On 2/3/2011 12:31 PM, Stephan Huber wrote:
No problem, perhaps we should add it to the wiki :)
Having it in the wiki wouldn't hurt. It's here now, along with your link
pointing to the osg-submissions discussion, so anyone scanning osg-users for
"multitouch" will find it.
You might consider commenting the EventQueue header and add an explanation of
why you would want to use which convenience routine, and explain how multitouch
overrides mouse events. I usually look at the header files for guidance first,
then osg-users archives.
Question: Suppose we have this situation:
- Touch point 1 starts (we call touchBegan)
- Touch point 2 starts while point 1 moves (we call touchMoved, with
different phases for each point)
I'd call touchBegan as a new touch began. (and this is how the
ios-implementation works)
OK. I guess it's still kind of ambiguous, to me at least, which EventQueue
convenience method I would want to use. But I guess the bottom line is: What
type of mouse event would I also want to associate with this touch event? (Is
that correct?)
I know this sounds all a bit curious. Some background: there a two ways
to handle multiple touch points:
a) a stream of single events, where every event carry the state of one
touch-point.
b) one event with all available touch-points encapsulated in a custom
data-structure
I used b), because it makes it easier to work with multi-touch-events in
the event-handlers
I, too, would go with option b. But I would've done it using a USER event and a
derived class, in a separate library, without changing core OSG, to allow
backwards compatibility with older versions of OSG.

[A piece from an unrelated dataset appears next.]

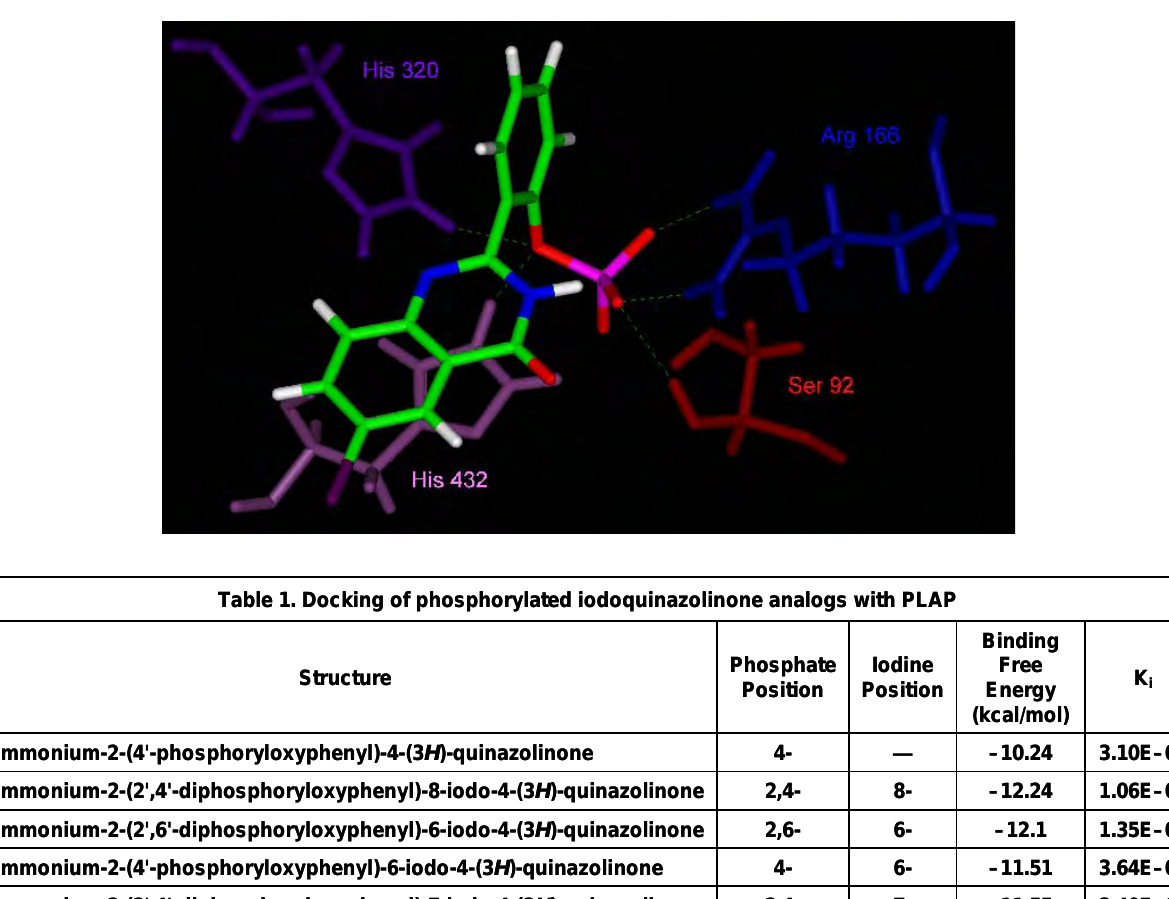
in active site of 2–P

And I would not have overloaded the mouse events with the multitouch events. A
mouse is a mouse and a touch is a touch, and the application generating the
events can generate one, or the other, or both, so that would've been a more
flexible way to do it, in my opinion. "Tools, not rules" as they say in X Windows.
(The whole implicit support for mouse events seems not just confusing
but unnecessary. Presumably apps that want to emulate the mouse would
just add mouse events at the time they add multitouch events. Just my
opinion.)
The only "emulation" is that the _button-member is set to 1.
...and the event type is set to the same type as you would expect for a mouse
event, thus overloading PUSH, DRAG, and RELEASE.
Perhaps we should make it optional, so developers can disable this
behavior. It's a nice helper for all the examples, and you'll get single
touch out of the box, and it does not interfere when you do only
multi-touch, as your event-handler should check only for
isMultiTouchEvent() and work with the osgGA::GUIEventAdapter::TouchData.
I think all of that could have been achieved by having the code generating the
events decide to generate touch, or mouse, or both. (Pen events, for example,
don't overload mouse events.) But you can do this however you wish on trunk, as
my project is on 2.9.10 and so we have what we have. I just wanted to point out
what appears (to me at least) to be a confusing API and a simpler way to obtain
the same results.
But definitely thanks for your explanation, I appreciate it. Your explanations
make it possible for me to understand the API enough to complete my project.